In response to a question from Justice Kagan concerning how Section 309 applied to the North Carolina statutes, Korzen replied that it applied to the two limitation periods in the state – the three-year statute of limitations and the ten-year statute of repose. Justice Scalia then noted that the federal preemption provision only refers to the statute of limitations, using the singular, suggesting that both were not preempted. Korzen claimed that the singular was used because preemption only occurs for “the one the defendant is asking to apply to dismiss a case with prejudice,” here the ten-year period. Justice Scalia, however, described this as “a real problem” with the homeowners’ argument. Justice Kagan suggested that the reference to “applicable limitations period” in the statute indicated that it could apply in situations where a state had both a statute of limitations and a statute of repose. Justice Scalia replied that both of the periods are applicable, but plaintiffs had just run afoul of one of them. He noted that the argument was becoming one of “angels on the head of a pin.”
The potential policy consequences of the Court’s decision received some attention at the argument. Justice Ginsburg expressed concern that a ruling for CTS could lead more states to adopt statutes of repose, defeating Section 309’s purpose of preserving claims until plaintiffs discovered their injuries. Chief Justice Roberts was skeptical that there would be any rush to adopt such statutes. When Korzen noted the power of lobbyists, the Chief Justice noted that there would be lobbyists on both sides. Korzen argued that a ruling preserving the North Carolina law would create an incentive for companies to “cover up” instead of “clean up.” Justice Scalia noted that even if the North Carolina statute of repose is preempted, it would not stop a state from adopting a very short limitations period, such as three months, that Section 309 would only toll until injury was discovered.
In this case, the Justices will have to choose between two fundamentally different versions of what Congress intended when it adopted Section 309. Was Congress concerned solely with preserving a day in court for the victims of exposure to toxic releases by guaranteeing that their suits would not be barred until they had discovered their injuries?
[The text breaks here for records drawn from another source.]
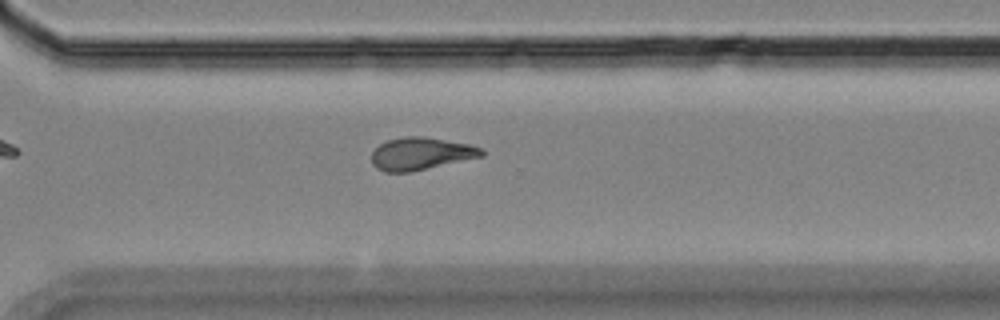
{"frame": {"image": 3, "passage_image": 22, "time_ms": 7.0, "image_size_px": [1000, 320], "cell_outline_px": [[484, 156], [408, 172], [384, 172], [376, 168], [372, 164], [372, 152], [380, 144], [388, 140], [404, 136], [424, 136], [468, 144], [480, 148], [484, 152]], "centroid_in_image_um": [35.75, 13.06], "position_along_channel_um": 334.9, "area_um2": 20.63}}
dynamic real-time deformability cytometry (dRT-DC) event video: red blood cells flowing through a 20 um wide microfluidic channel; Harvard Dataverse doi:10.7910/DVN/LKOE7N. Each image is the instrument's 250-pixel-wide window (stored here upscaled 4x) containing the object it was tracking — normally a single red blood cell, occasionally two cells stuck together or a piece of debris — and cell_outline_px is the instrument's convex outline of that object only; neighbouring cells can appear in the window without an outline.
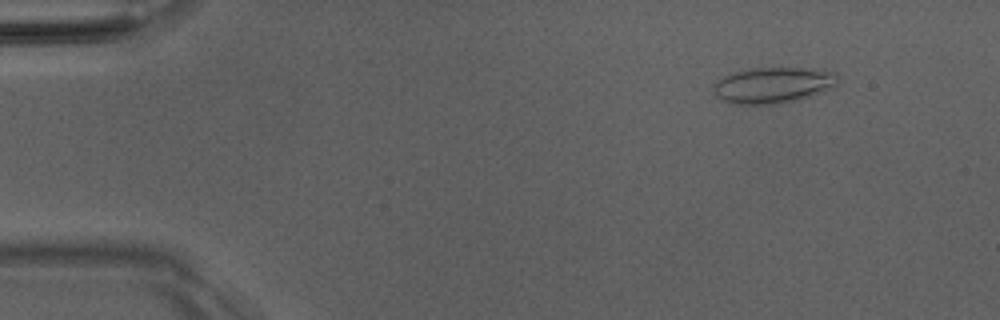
{"species": "Egyptian fruit bat (a non-hibernating species)", "species_latin": "Rousettus aegyptiacus", "temperature_condition": "room temperature", "stored_images_in_passage": 51, "camera_frame_rate_fps": 3000, "um_per_image_px": 0.085, "animal": {"sex": "male"}, "frame": {"image": 1, "passage_image": 6, "time_ms": 1.667, "image_size_px": [1000, 320], "cell_outline_px": [[836, 84], [812, 96], [800, 100], [776, 104], [732, 104], [716, 96], [712, 88], [724, 76], [736, 72], [752, 68], [824, 68], [836, 72]], "centroid_in_image_um": [65.74, 7.23], "position_along_channel_um": 19.3, "area_um2": 26.01}}
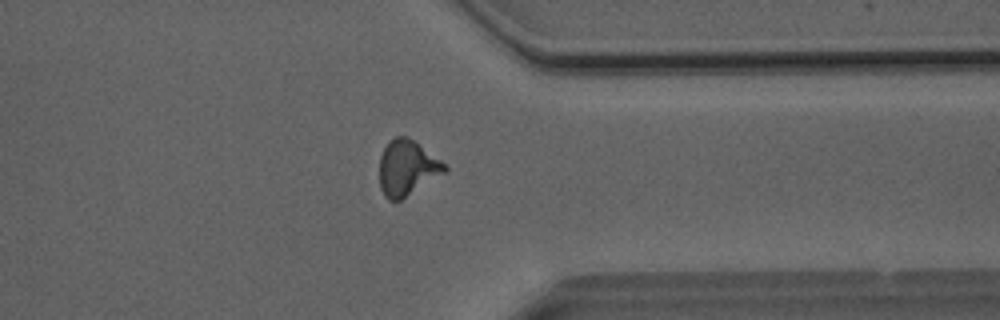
{"frame": {"image": 2, "passage_image": 40, "time_ms": 13.0, "image_size_px": [1000, 320], "cell_outline_px": [[448, 168], [444, 172], [400, 200], [388, 200], [384, 196], [380, 188], [380, 156], [388, 140], [396, 136], [408, 136], [440, 160]], "centroid_in_image_um": [34.55, 14.25], "position_along_channel_um": 376.8, "area_um2": 20.63}}
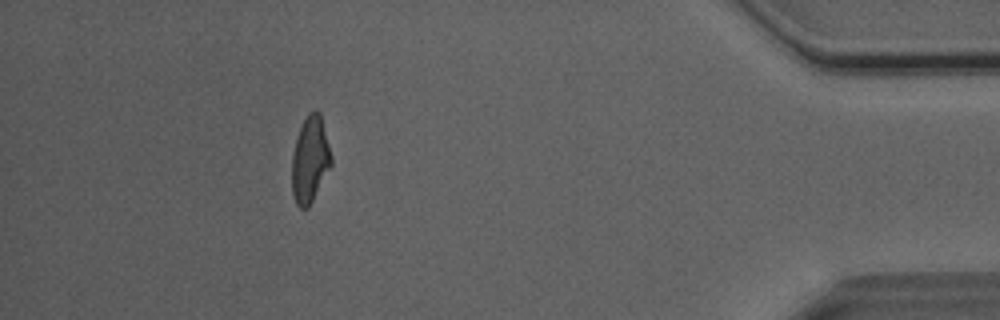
{"frame": {"image": 3, "passage_image": 46, "time_ms": 15.0, "image_size_px": [1000, 320], "cell_outline_px": [[332, 164], [308, 208], [300, 208], [296, 204], [292, 196], [292, 156], [296, 136], [308, 112], [316, 108], [320, 112], [332, 156]], "centroid_in_image_um": [26.35, 13.54], "position_along_channel_um": 408.9, "area_um2": 19.88}}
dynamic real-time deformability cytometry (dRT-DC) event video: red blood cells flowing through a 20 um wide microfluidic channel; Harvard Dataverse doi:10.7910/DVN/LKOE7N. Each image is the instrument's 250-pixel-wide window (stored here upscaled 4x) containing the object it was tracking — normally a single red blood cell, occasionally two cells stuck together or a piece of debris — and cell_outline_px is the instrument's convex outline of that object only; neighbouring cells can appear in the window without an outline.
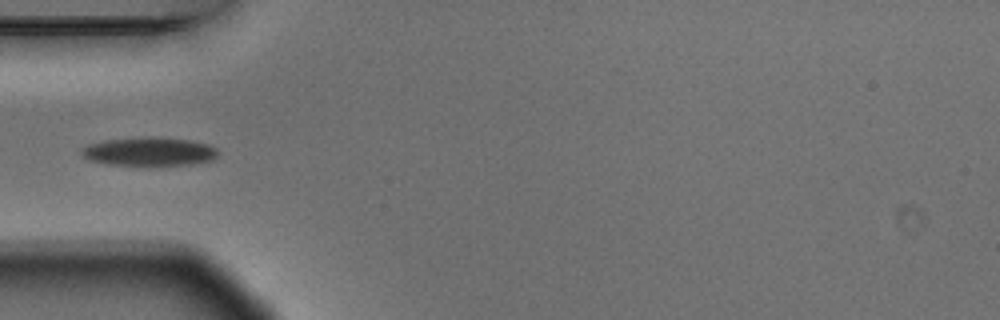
{"species": "Egyptian fruit bat (a non-hibernating species)", "species_latin": "Rousettus aegyptiacus", "temperature_condition": "warm", "stored_images_in_passage": 10, "camera_frame_rate_fps": 3000, "um_per_image_px": 0.085, "animal": {"sex": "male"}, "frame": {"image": 1, "passage_image": 5, "time_ms": 1.333, "image_size_px": [1000, 320], "cell_outline_px": [[216, 156], [212, 160], [192, 164], [148, 168], [108, 164], [88, 160], [80, 152], [88, 144], [104, 140], [148, 136], [152, 136], [188, 140], [208, 144], [216, 148]], "centroid_in_image_um": [12.66, 12.92], "position_along_channel_um": 72.3, "area_um2": 23.52}}
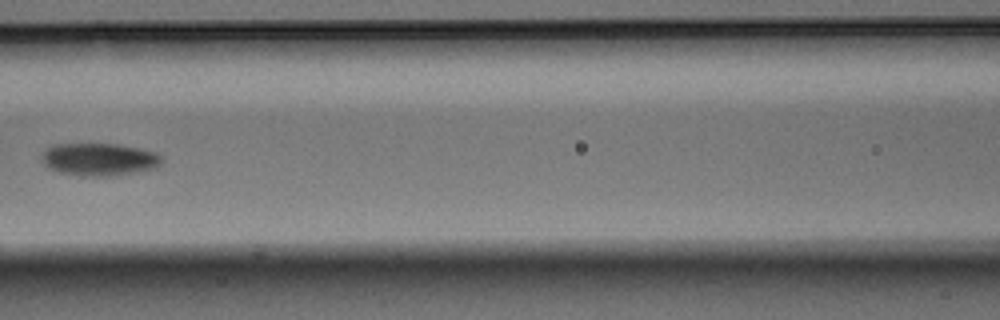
{"frame": {"image": 2, "passage_image": 7, "time_ms": 2.0, "image_size_px": [1000, 320], "cell_outline_px": [[164, 156], [160, 164], [156, 168], [116, 176], [80, 176], [60, 172], [48, 168], [40, 160], [40, 156], [52, 144], [116, 144], [156, 152]], "centroid_in_image_um": [8.43, 13.56], "position_along_channel_um": 158.2, "area_um2": 23.0}}
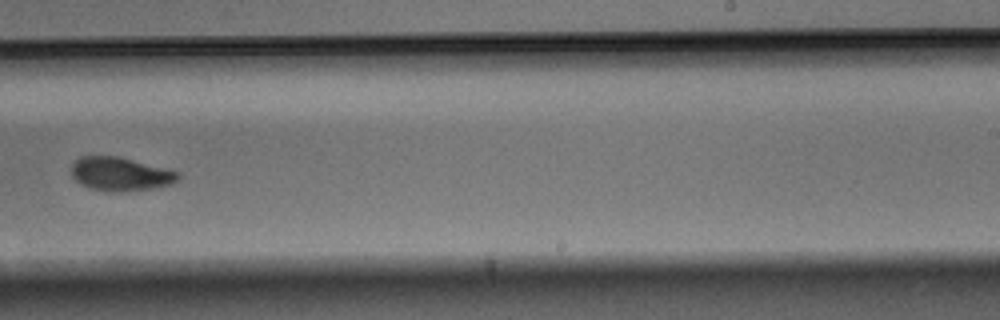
{"frame": {"image": 3, "passage_image": 10, "time_ms": 3.0, "image_size_px": [1000, 320], "cell_outline_px": [[180, 176], [172, 184], [152, 188], [124, 192], [112, 192], [88, 188], [80, 184], [72, 176], [72, 164], [80, 156], [116, 156], [180, 172]], "centroid_in_image_um": [10.21, 14.8], "position_along_channel_um": 278.8, "area_um2": 20.81}}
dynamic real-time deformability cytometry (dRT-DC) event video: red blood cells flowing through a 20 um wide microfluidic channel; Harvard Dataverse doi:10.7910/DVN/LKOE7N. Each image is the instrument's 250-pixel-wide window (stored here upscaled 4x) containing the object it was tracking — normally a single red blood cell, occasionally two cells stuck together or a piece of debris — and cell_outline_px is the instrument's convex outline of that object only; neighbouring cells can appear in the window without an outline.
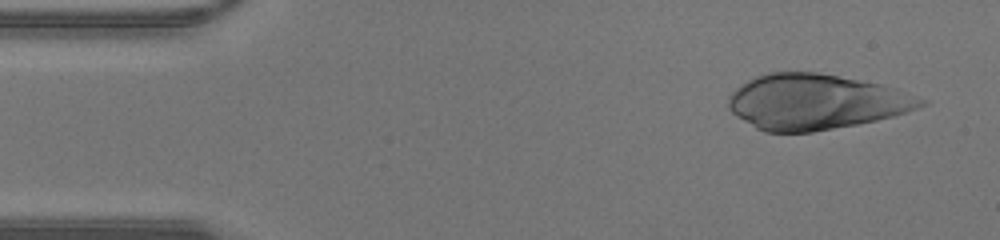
{"species": "human", "species_latin": "Homo sapiens", "temperature_condition": "warm", "stored_images_in_passage": 40, "camera_frame_rate_fps": 3000, "um_per_image_px": 0.085, "donor": {"sex": "male"}, "frame": {"image": 1, "passage_image": 2, "time_ms": 0.333, "image_size_px": [1000, 240], "cell_outline_px": [[928, 104], [892, 116], [876, 120], [856, 124], [812, 132], [764, 132], [756, 128], [736, 116], [728, 108], [728, 96], [740, 84], [756, 76], [768, 72], [816, 72], [880, 84], [896, 88], [928, 100]], "centroid_in_image_um": [69.3, 8.65], "position_along_channel_um": 15.7, "area_um2": 61.79}}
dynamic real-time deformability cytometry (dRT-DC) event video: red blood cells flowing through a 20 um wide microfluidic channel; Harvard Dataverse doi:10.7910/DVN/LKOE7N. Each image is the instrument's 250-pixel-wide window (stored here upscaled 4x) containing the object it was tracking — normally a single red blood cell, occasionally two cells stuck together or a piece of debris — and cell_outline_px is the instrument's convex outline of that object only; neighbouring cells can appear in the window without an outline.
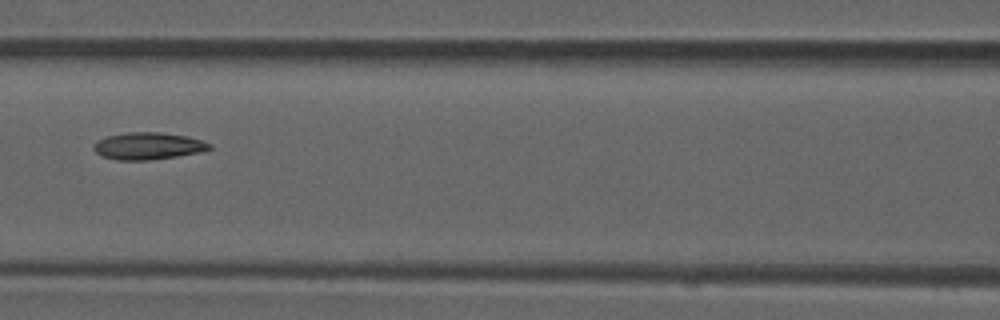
{"species": "common noctule bat (a hibernating species)", "species_latin": "Nyctalus noctula", "temperature_condition": "room temperature", "stored_images_in_passage": 10, "camera_frame_rate_fps": 3000, "um_per_image_px": 0.085, "animal": {"sex": "male", "forearm_length_mm": 52.5}, "frame": {"image": 1, "passage_image": 7, "time_ms": 2.0, "image_size_px": [1000, 320], "cell_outline_px": [[212, 148], [200, 152], [176, 156], [148, 160], [116, 160], [104, 156], [96, 152], [92, 148], [92, 144], [96, 140], [108, 136], [128, 132], [160, 132], [188, 136], [212, 144]], "centroid_in_image_um": [12.57, 12.4], "position_along_channel_um": 154.0, "area_um2": 18.26}}
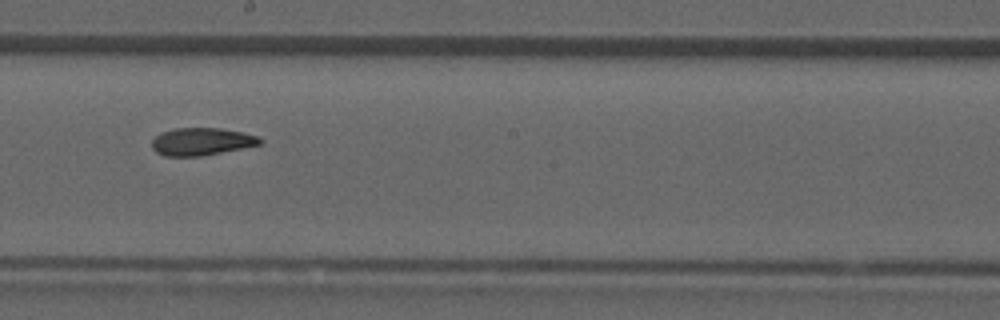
{"frame": {"image": 2, "passage_image": 9, "time_ms": 2.667, "image_size_px": [1000, 320], "cell_outline_px": [[264, 140], [260, 144], [200, 156], [164, 156], [156, 152], [152, 148], [152, 140], [156, 136], [164, 132], [176, 128], [220, 128], [240, 132], [256, 136]], "centroid_in_image_um": [17.1, 12.03], "position_along_channel_um": 231.1, "area_um2": 16.99}}
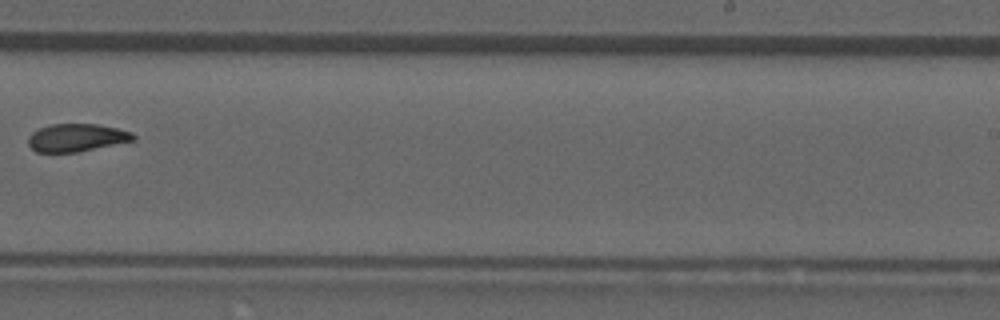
{"frame": {"image": 3, "passage_image": 10, "time_ms": 3.0, "image_size_px": [1000, 320], "cell_outline_px": [[136, 140], [76, 152], [36, 152], [28, 144], [28, 136], [32, 132], [40, 128], [52, 124], [96, 124], [116, 128], [132, 132], [136, 136]], "centroid_in_image_um": [6.51, 11.7], "position_along_channel_um": 282.5, "area_um2": 16.94}}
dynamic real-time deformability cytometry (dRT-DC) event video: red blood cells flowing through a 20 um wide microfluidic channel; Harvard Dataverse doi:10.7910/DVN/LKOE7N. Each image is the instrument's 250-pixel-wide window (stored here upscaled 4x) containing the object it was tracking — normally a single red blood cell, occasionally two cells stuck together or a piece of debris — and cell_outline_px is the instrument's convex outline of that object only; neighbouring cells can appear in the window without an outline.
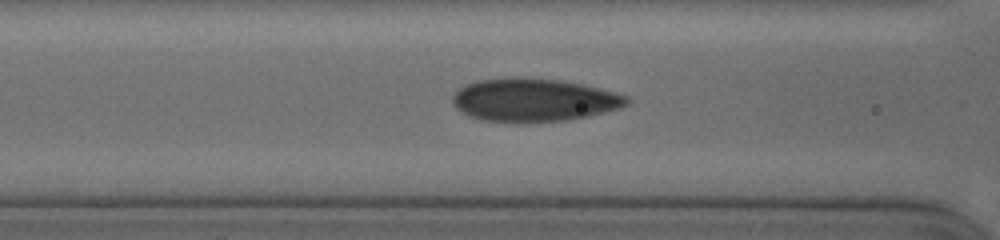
{"species": "human", "species_latin": "Homo sapiens", "temperature_condition": "cold", "stored_images_in_passage": 41, "camera_frame_rate_fps": 3000, "um_per_image_px": 0.085, "donor": {"sex": "female"}, "frame": {"image": 1, "passage_image": 13, "time_ms": 5.333, "image_size_px": [1000, 240], "cell_outline_px": [[632, 100], [628, 104], [620, 108], [588, 116], [568, 120], [484, 120], [468, 116], [456, 108], [452, 104], [452, 96], [464, 84], [476, 80], [516, 76], [560, 80], [580, 84], [628, 96]], "centroid_in_image_um": [45.35, 8.46], "position_along_channel_um": 121.3, "area_um2": 43.12}}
Or was Section 309 of CERCLA a careful compromise to assist some victims, while allowing states to preserve their ability to shut the courthouse doors on others before their latent injuries were discovered?
Based on statements made during the argument, it seems highly likely that Justices Ginsburg and Kagan are inclined to vote to affirm the decision below in favor of the homeowners, while Chief Justice Roberts is inclined to reverse. Justice Breyer was uncharacteristically silent at the argument, and Justice Sotomayor seemed skeptical of the homeowners’ arguments. Justices Scalia and Kennedy, the two Justices who confessed that the crucial distinction CTS wants the Court to believe Congress sought to draw was news to them, hold the decisive votes in this case. The tenor of the argument suggests that this is a closer case than many initially thought it would be. It may even turn out to be one where the influence of the federal government as an amicus will prove to be what tips the balance.